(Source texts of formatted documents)
⁂

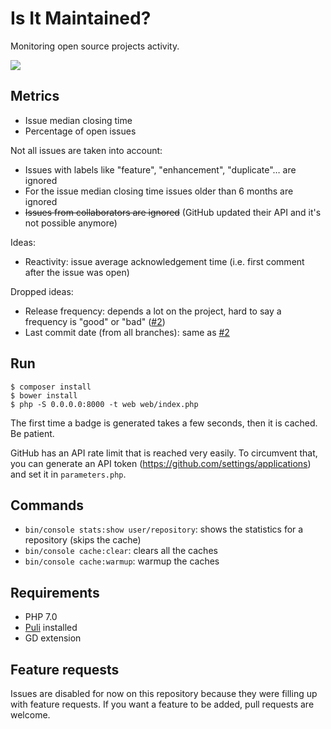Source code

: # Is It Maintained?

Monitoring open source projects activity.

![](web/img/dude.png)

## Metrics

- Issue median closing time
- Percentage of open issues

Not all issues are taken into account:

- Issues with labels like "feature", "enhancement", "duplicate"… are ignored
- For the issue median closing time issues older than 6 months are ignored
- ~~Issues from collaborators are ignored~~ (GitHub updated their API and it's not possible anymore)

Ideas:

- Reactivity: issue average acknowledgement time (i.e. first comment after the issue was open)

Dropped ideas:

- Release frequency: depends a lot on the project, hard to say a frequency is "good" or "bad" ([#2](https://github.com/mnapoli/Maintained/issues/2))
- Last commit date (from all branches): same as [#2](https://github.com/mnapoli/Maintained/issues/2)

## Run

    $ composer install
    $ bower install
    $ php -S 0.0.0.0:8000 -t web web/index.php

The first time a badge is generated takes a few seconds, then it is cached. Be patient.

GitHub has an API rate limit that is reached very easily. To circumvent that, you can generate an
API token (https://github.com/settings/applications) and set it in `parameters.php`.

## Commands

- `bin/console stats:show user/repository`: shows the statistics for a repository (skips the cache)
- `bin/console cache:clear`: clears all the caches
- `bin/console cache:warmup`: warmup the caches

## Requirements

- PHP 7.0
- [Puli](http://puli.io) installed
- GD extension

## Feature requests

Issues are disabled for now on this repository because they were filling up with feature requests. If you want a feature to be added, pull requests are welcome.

⁂

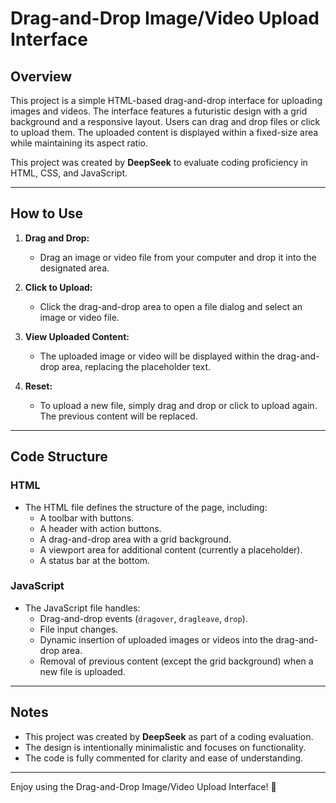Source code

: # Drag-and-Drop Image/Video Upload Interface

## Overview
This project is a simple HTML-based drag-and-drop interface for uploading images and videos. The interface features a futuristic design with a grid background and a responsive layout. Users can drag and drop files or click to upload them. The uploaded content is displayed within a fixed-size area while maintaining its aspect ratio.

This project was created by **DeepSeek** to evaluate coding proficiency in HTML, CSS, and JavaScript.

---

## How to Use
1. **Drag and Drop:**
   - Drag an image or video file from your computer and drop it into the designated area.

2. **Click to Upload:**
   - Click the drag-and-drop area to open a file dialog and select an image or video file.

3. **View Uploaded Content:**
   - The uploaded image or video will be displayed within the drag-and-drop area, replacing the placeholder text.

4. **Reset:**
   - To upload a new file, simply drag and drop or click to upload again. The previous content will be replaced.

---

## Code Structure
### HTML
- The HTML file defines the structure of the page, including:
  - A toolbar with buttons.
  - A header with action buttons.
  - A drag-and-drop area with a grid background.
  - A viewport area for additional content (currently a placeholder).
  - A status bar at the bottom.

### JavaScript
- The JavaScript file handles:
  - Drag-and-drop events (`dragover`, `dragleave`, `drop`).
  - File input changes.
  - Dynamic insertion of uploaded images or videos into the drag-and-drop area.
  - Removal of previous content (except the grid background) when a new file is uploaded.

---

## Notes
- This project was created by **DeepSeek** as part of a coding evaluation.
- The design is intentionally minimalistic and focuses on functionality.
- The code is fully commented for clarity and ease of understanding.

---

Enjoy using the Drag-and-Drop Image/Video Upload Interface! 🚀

⁂

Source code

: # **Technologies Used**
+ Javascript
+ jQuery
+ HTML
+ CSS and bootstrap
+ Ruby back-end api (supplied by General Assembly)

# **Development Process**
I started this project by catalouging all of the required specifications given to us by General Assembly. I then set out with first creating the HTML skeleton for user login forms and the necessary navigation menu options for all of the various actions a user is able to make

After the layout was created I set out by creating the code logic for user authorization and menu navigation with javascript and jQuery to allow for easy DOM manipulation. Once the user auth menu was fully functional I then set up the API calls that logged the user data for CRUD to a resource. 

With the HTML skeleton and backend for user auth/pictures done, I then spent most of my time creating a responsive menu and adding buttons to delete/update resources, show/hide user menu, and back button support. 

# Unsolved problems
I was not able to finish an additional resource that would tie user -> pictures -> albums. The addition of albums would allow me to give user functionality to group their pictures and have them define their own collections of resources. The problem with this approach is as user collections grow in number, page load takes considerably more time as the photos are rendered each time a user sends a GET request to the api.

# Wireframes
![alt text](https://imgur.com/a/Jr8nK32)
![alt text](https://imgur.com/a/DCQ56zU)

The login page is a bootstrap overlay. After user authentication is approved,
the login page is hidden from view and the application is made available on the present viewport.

⁂

### Work required
Beginning with the line that has "-t web web/index.php" and ending with the line that has "Issues are disabled", set down the lines above exactly and include no others.

### Problem solution
    $ php -S 0.0.0.0:8000 -t web web/index.php

The first time a badge is generated takes a few seconds, then it is cached. Be patient.

GitHub has an API rate limit that is reached very easily. To circumvent that, you can generate an
API token (https://github.com/settings/applications) and set it in `parameters.php`.

## Commands

- `bin/console stats:show user/repository`: shows the statistics for a repository (skips the cache)
- `bin/console cache:clear`: clears all the caches
- `bin/console cache:warmup`: warmup the caches

## Requirements

- PHP 7.0
- [Puli](http://puli.io) installed
- GD extension

## Feature requests

Issues are disabled for now on this repository because they were filling up with feature requests. If you want a feature to be added, pull requests are welcome.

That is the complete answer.